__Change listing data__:
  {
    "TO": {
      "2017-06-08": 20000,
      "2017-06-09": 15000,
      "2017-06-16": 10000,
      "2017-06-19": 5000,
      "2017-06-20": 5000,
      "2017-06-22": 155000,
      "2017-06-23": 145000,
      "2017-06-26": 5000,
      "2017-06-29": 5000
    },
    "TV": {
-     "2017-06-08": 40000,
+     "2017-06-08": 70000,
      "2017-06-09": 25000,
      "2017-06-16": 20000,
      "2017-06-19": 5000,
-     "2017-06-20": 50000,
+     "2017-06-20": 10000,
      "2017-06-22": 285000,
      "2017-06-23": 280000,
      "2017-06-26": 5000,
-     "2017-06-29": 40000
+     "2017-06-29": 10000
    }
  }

__WHAT YOU WILL DO__: Word for word, return all of the records.

__ANSWER FOR THIS EXERCISE__:
  {
    "TO": {
      "2017-06-08": 20000,
      "2017-06-09": 15000,
      "2017-06-16": 10000,
      "2017-06-19": 5000,
      "2017-06-20": 5000,
      "2017-06-22": 155000,
      "2017-06-23": 145000,
      "2017-06-26": 5000,
      "2017-06-29": 5000
    },
    "TV": {
-     "2017-06-08": 40000,
+     "2017-06-08": 70000,
      "2017-06-09": 25000,
      "2017-06-16": 20000,
      "2017-06-19": 5000,
-     "2017-06-20": 50000,
+     "2017-06-20": 10000,
      "2017-06-22": 285000,
      "2017-06-23": 280000,
      "2017-06-26": 5000,
-     "2017-06-29": 40000
+     "2017-06-29": 10000
    }
  }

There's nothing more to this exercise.